It’s time for a 72-team NCAA tournament with structural reform

The NCAA tournament was just right at 64 teams.

No one, I think, disputes this.

The 64-team bracket — clean and neat, without play-in games or different amounts of tournament rounds for any team — hit the sweet spot. It catapulted the Big Dance to another level in terms of national interest and captivating, emotional television.

Before the 64-team bracket, the small schools didn’t ordinarily get their shots at Goliath. The 1-16 upset has not yet happened, but the 2-15 and 3-14 upsets still make the little kid emerge in all of us. That’s a product of the 64-team field. The clutter of the First Four is a moderately interesting diversion before the round of 64, but it has only invited questions, chiefly:

1) Why put two 16 seeds against each other, thereby depriving the loser of its chance to play a big boy in the round of 64, when everyone’s watching?
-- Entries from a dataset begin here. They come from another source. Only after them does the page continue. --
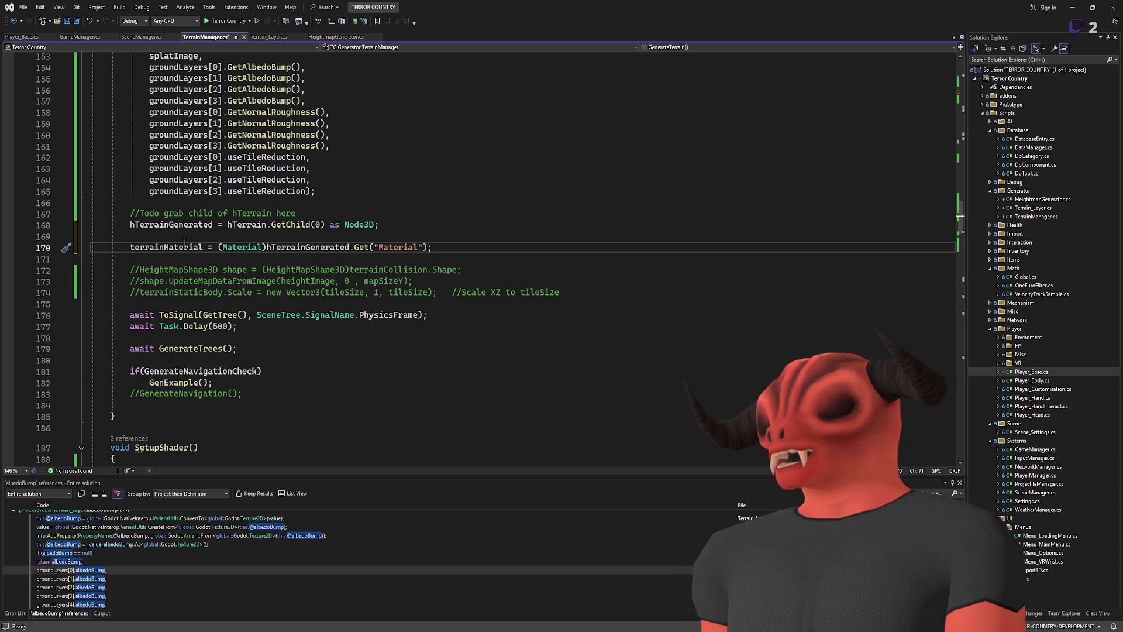
click(509, 224)
key(ctrl+s)
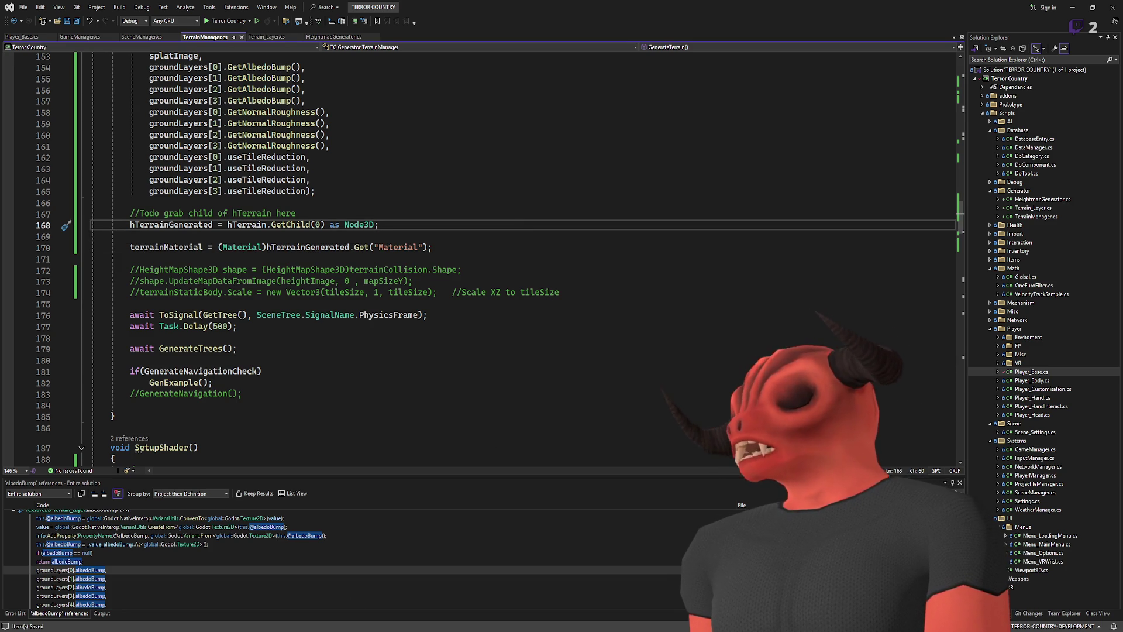
key(alt+Tab)
click(1005, 8)
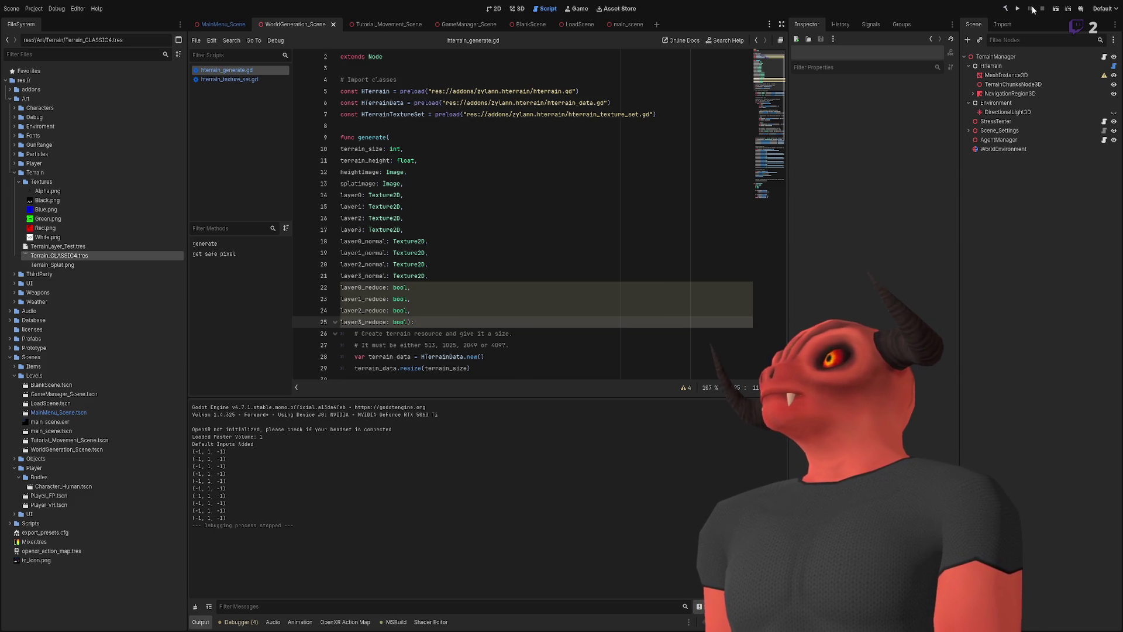
- Launch the game, select the live TerrainManager node, and view the debugger warnings
click(1056, 9)
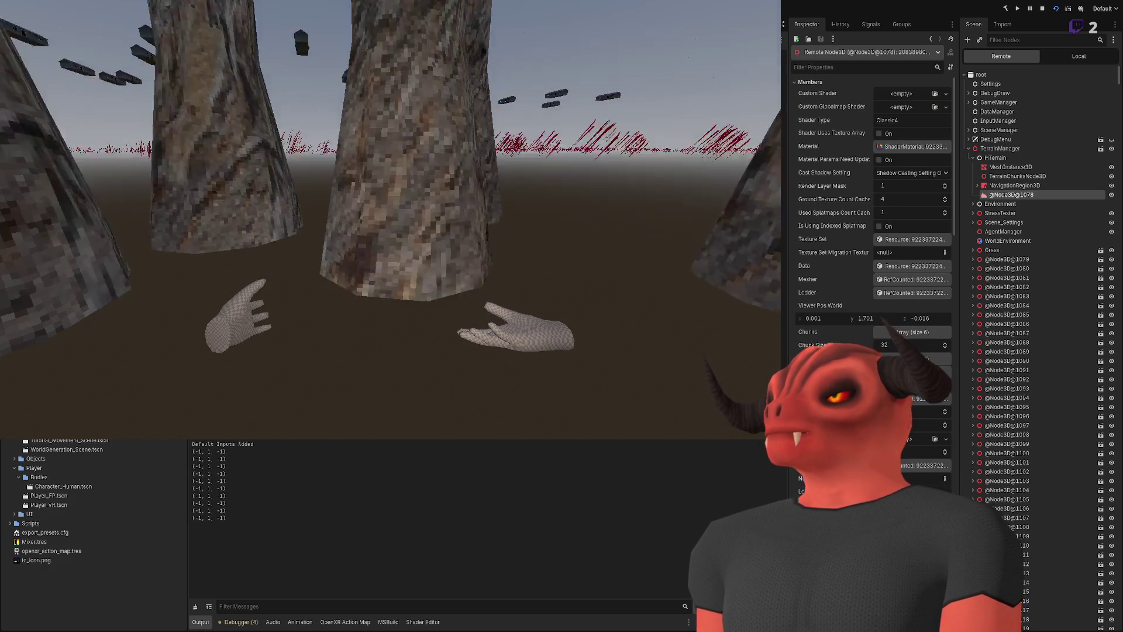
click(1030, 149)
2) Why invite more mediocre bubble teams into the field?

The 64-team setup was great. Basketball fans and writers, and TV pundits as well, wouldn’t want to return to a 48-team field, but they sure don’t want expansion to 96, either.

Yet… this persistent issue of regular season conference champions losing in their conference tournaments keeps rearing its ugly head. It’s miserable as a detached third party to see teams such as San Diego State and Akron control their leagues; make the tournament final; lose said final by a small margin in the final minute; and know that they’re bound for the NIT. That is a TERRIBLE thing — not terrible in a life-or-death sense, of course, but terrible in its own small context on its own terms. Two and a half months go out the window in the space of one game and, more precisely, one minute.

That ain’t right.

Yet, as we all know, the conference tournaments are part of what makes March Madness what it is… it’s an arresting and enthralling television experience, a core component of this magical month.

So, something ought to be done… and not just this particular reform, either. Something more needs to happen… but what?

*

We had the perfect tournament field at 64 teams. The NCAA messed with it, though, and wanted 68. With this point firmly in mind, it’s impossible to deny that any additional tournament expansion will bring forth the concern that future expansion to 80 or 96 teams is inevitable, due to the dynamic known as “mission creep.” This is akin to the worries in college football that as soon as the playoff field is expanded to eight teams, that will open the door to 16.

Well, I’m on record as saying that I don’t want a 16-team CFB Playoff… but I would prefer eight.

Similarly, while I would not want a 96-team NCAA tournament, I think it’s time to go to 72, with an allowance for moving to 80.

WHY, MATT? NOOOOOOOOOOOOO. HAVE YOU LOST YOUR MARBLES?

Well, he said sheepishly, this is exactly how conference champions in the one-bid leagues can be protected. This is the most feasible solution available, because the other solution is to radically reduce the amount of at-large bids on the board.

The compromise is to slightly reduce the number of at-large bids on the board, but not to the point that the window of opportunity becomes little more than a space the size of a box of cereal.

At the present time, 36 at-large bids exist in the tournament field. Expansion to 72 teams would ostensibly push that number to 40, but here’s the tweak which would protect at least some of the conference champions in one-bid leagues: Let’s give a “protected” at-large bid to (at least) four one-bid conference champions, or perhaps four champions of leagues which exist outside the Power 5 conferences, the Big East, and The American.

This plan wouldn’t save everyone, but it would ensure that when a team such as Monmouth or Valparaiso falls in its conference tourney, it can still be assured of a spot in the Big Dance.

If that’s the cost of expanding from 68 to 72 — with a First Four becoming a “Great Eight” to account for expansion — then college basketball ought to be willing to pay the price.

The “Great Eight,” under this setup, would have four bubble games. The other four games would be a combination: Two games would be 16-seed play-in games, but the other two “Great Eight” games would match the four protected at-large teams. This way, the tiny conferences; the mid-majors; and the high majors would all get win shares, making everyone happy.

You might cringe at expansion to 72 teams, but it’s time to do so, and as shown above, it would value the work of conference champions in one-bid leagues.

Who’s with me?

This should be the future of Selection Sunday and the NCAA tournament.